Reproduce the records word for word, from their first line through the line containing "za panna cotto sem potrojila, da jo je bilo", with both of those lines included.

## Records provided

----------

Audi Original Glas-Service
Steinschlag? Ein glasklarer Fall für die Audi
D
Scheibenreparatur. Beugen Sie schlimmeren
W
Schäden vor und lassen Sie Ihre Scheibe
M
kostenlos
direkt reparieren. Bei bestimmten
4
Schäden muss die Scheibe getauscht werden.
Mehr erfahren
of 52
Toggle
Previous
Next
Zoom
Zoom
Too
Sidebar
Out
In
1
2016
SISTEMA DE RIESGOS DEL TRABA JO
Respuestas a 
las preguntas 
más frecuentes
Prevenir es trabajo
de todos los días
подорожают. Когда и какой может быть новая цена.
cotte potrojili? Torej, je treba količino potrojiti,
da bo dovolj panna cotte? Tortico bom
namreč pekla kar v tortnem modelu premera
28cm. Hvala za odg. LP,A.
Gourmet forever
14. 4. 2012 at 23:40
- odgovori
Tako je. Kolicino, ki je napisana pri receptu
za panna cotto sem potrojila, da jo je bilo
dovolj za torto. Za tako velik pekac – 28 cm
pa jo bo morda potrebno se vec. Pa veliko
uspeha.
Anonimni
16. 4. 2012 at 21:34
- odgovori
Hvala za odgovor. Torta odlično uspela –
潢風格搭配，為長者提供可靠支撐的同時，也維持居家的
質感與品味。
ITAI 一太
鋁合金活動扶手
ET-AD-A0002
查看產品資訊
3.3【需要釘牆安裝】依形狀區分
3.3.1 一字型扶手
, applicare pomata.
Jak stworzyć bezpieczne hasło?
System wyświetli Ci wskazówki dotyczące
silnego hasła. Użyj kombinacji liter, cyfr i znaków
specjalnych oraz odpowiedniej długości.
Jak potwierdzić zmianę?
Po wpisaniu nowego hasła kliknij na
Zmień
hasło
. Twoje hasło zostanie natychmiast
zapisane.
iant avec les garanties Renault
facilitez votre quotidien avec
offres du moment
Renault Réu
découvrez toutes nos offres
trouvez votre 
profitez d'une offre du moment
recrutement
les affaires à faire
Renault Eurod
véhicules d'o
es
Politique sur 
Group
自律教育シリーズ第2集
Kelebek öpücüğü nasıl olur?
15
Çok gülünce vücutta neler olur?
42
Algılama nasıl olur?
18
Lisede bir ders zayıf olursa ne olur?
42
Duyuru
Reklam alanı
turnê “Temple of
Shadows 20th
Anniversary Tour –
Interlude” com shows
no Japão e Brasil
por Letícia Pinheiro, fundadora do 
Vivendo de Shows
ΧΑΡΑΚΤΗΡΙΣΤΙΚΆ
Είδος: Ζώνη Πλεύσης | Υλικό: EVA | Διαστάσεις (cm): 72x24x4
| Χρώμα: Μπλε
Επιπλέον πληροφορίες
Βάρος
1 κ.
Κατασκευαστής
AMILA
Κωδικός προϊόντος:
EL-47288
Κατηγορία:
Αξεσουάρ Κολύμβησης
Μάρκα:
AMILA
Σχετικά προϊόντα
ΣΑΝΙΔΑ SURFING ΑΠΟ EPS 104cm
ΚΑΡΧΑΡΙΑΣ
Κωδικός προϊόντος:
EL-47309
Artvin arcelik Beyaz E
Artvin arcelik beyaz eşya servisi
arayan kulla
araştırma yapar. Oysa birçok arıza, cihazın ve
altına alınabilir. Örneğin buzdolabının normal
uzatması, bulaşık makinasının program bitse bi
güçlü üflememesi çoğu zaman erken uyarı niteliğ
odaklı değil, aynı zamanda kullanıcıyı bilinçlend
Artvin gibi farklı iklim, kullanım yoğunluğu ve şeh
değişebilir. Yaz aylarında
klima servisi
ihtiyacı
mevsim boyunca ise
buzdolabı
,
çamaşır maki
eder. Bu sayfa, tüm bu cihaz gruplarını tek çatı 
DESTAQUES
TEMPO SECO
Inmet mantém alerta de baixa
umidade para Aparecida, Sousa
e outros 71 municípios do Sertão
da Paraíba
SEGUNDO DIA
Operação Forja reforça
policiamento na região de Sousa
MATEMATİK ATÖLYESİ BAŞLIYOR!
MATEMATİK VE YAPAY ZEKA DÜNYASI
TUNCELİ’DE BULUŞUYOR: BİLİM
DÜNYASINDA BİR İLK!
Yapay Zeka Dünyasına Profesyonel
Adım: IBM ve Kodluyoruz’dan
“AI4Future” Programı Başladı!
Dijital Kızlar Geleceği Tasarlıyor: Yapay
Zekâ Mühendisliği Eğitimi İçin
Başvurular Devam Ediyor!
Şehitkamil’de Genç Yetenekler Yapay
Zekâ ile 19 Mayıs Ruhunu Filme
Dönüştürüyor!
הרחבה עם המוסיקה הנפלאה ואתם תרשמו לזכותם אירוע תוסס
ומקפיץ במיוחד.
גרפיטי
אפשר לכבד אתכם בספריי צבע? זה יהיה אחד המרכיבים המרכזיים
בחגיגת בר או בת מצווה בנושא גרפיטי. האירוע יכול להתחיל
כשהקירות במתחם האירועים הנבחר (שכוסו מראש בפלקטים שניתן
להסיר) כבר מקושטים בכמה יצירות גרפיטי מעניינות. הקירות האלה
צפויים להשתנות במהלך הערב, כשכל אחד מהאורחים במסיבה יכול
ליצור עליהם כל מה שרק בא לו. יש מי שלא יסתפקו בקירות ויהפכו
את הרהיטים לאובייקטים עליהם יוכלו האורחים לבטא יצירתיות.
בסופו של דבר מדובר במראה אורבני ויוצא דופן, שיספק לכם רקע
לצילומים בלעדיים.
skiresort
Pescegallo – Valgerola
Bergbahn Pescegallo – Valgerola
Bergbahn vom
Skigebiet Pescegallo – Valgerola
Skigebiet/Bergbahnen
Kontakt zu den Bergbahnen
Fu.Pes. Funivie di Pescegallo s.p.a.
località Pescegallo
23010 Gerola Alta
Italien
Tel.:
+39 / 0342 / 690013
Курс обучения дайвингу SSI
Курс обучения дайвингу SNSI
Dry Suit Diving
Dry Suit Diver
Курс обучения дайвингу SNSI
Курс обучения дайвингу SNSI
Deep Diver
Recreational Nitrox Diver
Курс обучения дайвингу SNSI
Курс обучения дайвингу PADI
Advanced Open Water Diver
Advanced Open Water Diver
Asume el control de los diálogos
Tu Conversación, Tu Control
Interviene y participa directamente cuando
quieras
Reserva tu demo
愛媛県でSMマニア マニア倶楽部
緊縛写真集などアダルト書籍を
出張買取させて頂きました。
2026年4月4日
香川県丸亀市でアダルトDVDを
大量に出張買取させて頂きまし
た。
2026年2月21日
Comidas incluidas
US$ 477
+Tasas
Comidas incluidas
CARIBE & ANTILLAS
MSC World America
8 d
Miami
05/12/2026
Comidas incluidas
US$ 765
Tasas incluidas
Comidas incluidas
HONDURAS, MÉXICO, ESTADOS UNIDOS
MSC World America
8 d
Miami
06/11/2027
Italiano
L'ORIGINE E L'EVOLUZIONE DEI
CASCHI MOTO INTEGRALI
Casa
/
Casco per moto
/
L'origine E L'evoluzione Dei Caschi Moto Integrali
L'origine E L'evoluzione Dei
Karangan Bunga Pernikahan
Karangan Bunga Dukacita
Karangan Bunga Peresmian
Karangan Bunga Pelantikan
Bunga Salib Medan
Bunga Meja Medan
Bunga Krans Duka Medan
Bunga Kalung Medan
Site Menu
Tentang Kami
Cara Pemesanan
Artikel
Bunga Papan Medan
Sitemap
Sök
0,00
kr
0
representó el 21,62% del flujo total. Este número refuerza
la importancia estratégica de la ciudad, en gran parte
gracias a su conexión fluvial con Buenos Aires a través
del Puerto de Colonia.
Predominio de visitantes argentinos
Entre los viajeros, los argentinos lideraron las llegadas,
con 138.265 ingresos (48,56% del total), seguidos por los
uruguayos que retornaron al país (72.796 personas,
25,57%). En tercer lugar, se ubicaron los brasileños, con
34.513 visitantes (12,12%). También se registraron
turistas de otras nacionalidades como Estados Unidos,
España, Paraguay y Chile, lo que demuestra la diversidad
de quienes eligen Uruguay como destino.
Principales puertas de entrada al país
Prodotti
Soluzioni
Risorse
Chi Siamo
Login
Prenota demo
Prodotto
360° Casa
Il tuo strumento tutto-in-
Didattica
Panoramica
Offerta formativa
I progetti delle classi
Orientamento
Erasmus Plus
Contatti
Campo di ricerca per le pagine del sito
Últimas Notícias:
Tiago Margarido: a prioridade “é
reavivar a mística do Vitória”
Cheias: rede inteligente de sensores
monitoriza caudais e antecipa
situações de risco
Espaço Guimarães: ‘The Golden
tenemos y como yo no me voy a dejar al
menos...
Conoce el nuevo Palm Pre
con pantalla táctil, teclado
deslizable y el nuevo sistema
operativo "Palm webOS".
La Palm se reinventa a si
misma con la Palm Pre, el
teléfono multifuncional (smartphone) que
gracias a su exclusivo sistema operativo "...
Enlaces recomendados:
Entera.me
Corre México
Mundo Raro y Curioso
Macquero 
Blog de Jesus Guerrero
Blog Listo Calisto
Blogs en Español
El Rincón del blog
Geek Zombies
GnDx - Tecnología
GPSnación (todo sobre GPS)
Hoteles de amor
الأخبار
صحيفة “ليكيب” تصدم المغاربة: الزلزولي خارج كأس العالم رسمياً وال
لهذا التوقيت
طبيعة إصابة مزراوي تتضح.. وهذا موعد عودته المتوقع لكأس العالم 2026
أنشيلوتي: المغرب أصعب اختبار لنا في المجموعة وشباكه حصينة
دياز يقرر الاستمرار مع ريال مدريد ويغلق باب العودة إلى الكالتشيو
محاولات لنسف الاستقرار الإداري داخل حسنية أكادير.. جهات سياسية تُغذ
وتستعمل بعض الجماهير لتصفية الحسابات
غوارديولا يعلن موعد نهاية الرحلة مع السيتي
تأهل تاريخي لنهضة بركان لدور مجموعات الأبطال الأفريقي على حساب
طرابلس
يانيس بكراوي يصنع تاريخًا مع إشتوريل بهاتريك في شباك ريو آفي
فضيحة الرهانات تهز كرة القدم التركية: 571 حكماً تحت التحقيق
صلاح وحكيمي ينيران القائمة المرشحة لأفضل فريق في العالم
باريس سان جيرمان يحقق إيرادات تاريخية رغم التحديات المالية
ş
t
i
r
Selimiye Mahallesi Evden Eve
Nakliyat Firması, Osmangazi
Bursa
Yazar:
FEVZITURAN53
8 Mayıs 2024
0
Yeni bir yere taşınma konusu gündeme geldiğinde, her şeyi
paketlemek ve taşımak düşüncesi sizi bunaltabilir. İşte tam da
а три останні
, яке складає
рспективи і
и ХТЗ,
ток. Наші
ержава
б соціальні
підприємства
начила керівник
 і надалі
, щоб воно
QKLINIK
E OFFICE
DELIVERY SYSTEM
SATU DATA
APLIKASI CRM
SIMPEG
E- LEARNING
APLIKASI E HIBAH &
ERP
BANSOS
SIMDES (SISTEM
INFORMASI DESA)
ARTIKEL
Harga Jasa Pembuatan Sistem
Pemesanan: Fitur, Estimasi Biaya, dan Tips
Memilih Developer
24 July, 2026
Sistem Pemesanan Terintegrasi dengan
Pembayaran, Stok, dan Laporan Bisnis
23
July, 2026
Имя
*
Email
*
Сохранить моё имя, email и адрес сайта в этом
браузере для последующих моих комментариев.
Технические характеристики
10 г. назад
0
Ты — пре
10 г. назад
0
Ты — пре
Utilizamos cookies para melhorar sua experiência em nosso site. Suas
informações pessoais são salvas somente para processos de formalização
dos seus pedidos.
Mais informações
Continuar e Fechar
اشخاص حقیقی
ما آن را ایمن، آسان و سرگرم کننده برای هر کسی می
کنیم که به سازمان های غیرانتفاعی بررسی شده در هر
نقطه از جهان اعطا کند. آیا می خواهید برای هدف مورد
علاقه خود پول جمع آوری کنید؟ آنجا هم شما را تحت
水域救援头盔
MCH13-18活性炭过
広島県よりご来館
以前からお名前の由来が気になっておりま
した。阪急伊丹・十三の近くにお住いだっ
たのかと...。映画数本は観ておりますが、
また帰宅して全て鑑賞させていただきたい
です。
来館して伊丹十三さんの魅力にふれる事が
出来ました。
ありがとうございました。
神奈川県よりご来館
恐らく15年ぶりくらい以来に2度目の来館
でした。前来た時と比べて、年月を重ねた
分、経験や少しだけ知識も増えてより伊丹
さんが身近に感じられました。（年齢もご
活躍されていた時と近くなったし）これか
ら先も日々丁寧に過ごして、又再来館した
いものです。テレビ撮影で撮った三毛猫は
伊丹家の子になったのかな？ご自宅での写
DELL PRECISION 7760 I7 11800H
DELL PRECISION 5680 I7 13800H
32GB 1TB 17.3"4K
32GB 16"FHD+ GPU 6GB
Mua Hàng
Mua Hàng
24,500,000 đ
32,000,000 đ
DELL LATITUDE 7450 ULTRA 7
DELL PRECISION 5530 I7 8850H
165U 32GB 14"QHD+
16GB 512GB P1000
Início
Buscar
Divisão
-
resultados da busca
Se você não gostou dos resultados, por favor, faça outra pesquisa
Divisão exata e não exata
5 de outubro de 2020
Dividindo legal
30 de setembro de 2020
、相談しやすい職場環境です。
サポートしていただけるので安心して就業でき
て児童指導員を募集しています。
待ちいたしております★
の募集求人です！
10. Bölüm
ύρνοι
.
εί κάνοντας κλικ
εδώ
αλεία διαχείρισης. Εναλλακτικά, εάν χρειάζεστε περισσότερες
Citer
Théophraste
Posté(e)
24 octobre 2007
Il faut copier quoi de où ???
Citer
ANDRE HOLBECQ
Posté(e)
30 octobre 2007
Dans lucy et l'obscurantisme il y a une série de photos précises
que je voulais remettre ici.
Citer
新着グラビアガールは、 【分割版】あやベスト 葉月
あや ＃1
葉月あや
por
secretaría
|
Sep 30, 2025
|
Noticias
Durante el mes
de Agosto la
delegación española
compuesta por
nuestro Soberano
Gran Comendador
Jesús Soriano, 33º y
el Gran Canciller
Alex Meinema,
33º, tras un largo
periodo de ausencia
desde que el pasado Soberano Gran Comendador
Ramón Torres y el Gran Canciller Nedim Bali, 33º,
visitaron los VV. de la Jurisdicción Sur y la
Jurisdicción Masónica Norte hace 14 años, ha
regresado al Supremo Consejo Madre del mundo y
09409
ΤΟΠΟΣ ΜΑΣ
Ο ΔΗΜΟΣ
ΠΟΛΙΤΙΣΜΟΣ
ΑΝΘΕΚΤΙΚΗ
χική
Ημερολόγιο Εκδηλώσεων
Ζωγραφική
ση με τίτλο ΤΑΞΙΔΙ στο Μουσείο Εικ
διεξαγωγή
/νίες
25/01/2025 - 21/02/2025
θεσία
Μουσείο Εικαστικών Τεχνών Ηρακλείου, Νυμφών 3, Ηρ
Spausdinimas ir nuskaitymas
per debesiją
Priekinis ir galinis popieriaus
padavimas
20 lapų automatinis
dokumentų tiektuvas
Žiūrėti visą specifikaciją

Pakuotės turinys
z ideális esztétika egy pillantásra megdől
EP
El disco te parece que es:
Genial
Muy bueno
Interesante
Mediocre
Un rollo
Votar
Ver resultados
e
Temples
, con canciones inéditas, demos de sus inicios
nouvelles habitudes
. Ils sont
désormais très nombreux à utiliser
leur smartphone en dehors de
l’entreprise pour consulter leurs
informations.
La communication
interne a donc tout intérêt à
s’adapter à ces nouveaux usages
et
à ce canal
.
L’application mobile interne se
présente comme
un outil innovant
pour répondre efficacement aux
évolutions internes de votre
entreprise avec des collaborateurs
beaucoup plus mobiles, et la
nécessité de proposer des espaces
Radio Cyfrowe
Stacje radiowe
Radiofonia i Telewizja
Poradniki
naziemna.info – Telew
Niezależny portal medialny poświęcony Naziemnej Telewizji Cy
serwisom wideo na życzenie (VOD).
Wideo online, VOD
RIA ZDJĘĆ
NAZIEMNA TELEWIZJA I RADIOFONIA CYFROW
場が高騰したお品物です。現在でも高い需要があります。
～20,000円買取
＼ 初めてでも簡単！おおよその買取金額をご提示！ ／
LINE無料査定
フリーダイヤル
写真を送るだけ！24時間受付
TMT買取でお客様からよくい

----------

## Exercise result
Audi Original Glas-Service
Steinschlag? Ein glasklarer Fall für die Audi
D
Scheibenreparatur. Beugen Sie schlimmeren
W
Schäden vor und lassen Sie Ihre Scheibe
M
kostenlos
direkt reparieren. Bei bestimmten
4
Schäden muss die Scheibe getauscht werden.
Mehr erfahren
of 52
Toggle
Previous
Next
Zoom
Zoom
Too
Sidebar
Out
In
1
2016
SISTEMA DE RIESGOS DEL TRABA JO
Respuestas a 
las preguntas 
más frecuentes
Prevenir es trabajo
de todos los días
подорожают. Когда и какой может быть новая цена.
cotte potrojili? Torej, je treba količino potrojiti,
da bo dovolj panna cotte? Tortico bom
namreč pekla kar v tortnem modelu premera
28cm. Hvala za odg. LP,A.
Gourmet forever
14. 4. 2012 at 23:40
- odgovori
Tako je. Kolicino, ki je napisana pri receptu
za panna cotto sem potrojila, da jo je bilo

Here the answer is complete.